Good news for home buyers trying to keep their head above water.
Regulatory changes are helping them stay a little drier. And the changes are also helping smart real estate professionals, who are poised to make the most of the new opportunities.
You’ve probably heard of a “short” sale, when a home is sold for less than the amount due on the mortgage. You also probably know that being “underwater” means that a mortgage is a greater dollar amount than the current property value of the house.
Some buyers who can’t afford their steep mortgage payments try to keep their heads above water by short-selling their underwater property (which, of course, never really was “theirs” … it belongs to the mortgage holders).
What do the mortgage holders have to gain? Well, they absorb the loss of the short sale, but they are then free to sell the property—usually at a price greater than what they would get if the home had gone into foreclosure. During the fourth quarter of 2012, the average discount on a short sale was 23 percent; the average foreclosure sold for 39 percent below market. So you can see it’s in the banks’ best interest to keep those properties out of foreclosure – no pocket listings involved.
The U.S. Department of the Treasury Home Affordable Foreclosure Alternatives (HAFA) program was started in 2009 to help people in trouble with their mortgage transition to more affordable housing. It lays out rules by which the mortgage companies allow buyers to sell their homes for amounts that fall “short” of what they still owe.
Short sales are not an easy way out. Home buyers have to apply, prove financial hardship and undergo a complete check of their assets to makes sure they qualify. But HAFA makes the short sale process easier and offers owners some protection by establishing guidelines that banks must adhere to during a short sale. Some of these guidelines include:
- Buyers can get free advice from counselors and licensed real estate professionals approved by the U.S. Department of Housing and Urban Development (HUD).
- Buyers are released from their mortgage debt after the sale of the property. The deficiency (the amount that falls “short”) is waived by the servicer.
- Buyers are allowed to work with the mortgage lenders to agree on an acceptable sale price.
- Buyers suffer a less negative effect on their credit scores than they would during foreclosure or during a conventional short sale.
- Buyers may get $3,000 in relocation assistance.
As of Feb. 1, new HAFA guidelines are expediting the short sell process and giving owners of distressed properties options that they didn’t have during the worst part of the housing market meltdown.
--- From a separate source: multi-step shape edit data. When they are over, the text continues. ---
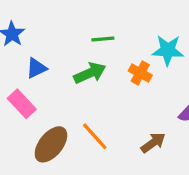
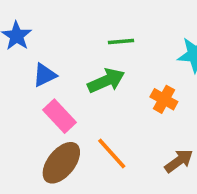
orange cross: (140, 73) -> (164, 99), moved
pink rectangle: (22, 104) -> (59, 116), moved

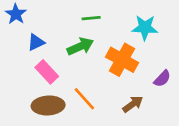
orange cross: (164, 99) -> (122, 60), size x1.6
brown ellipse: (61, 163) -> (48, 105), turned 48

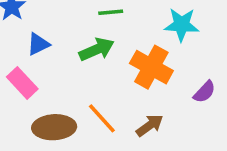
pink rectangle: (47, 72) -> (22, 83), moved
brown arrow: (133, 104) -> (150, 125), moved

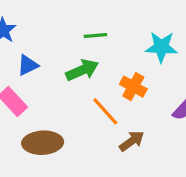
orange cross: (151, 67) -> (133, 87), size x0.7
orange line: (102, 118) -> (105, 111), moved

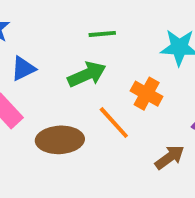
brown arrow: (132, 141) -> (170, 157), moved
brown ellipse: (43, 143) -> (60, 140), moved

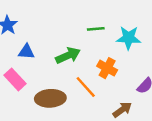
green line: (102, 34) -> (96, 29), moved
blue triangle: (23, 69) -> (26, 52), turned 30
Here are a few key points about short sales and about the new regulations. If you’re in the real estate business (or if you’re thinking of getting into the real estate business), take note. This stuff is changing the game:
- Nearly half of all home sales last year were “distressed” property sales. Foreclosures accounted for 11 percent of all home sales; short sales accounted for 32 percent. That’s about three short sales for every sale of a foreclosed home.
- A short sale can now take place in a 30-day window (it was 45 days previously). This means the lender is required to verify eligibility for and allow the short sale—or make a counter-offer—within 30 days. This means borrowers in financial trouble don’t have to wait as long to get the answer they’re waiting for.
- The resale turnaround is 30 days (reduced from 90 days). Resale prohibitions intended to prevent fraud stated that the buyer must agree not to resell the property within 90 days of closing—the window is now 30 days. However, the buyer cannot sell property for more than 120 percent of the HAFA short sale price unless he or she waits 90 days after closing.
- Treasury Department short-sale forms are being replaced with shorter forms. A simpler short sale notice (SSN) form that doesn’t have to be signed by borrowers or agents is replacing three Treasury Department forms that made an offer from the lender that the borrower either accepted or rejected. Now, the SSN is simply a pre-approval that gives the borrower the right to proceed with a short sale under specific terms.
- Short sales are actually doing a lot for the market. They’re clearing out inventory and stabilizing prices. There’s no doubt that the increased number of short sales pushed distressed home prices higher and strengthened the overall housing market last year.
All of these changes will no doubt accelerate the number of short sales through the rest of this year and beyond, so if you’re in the real estate market, make sure you’re prepared to make the most of this growing opportunity.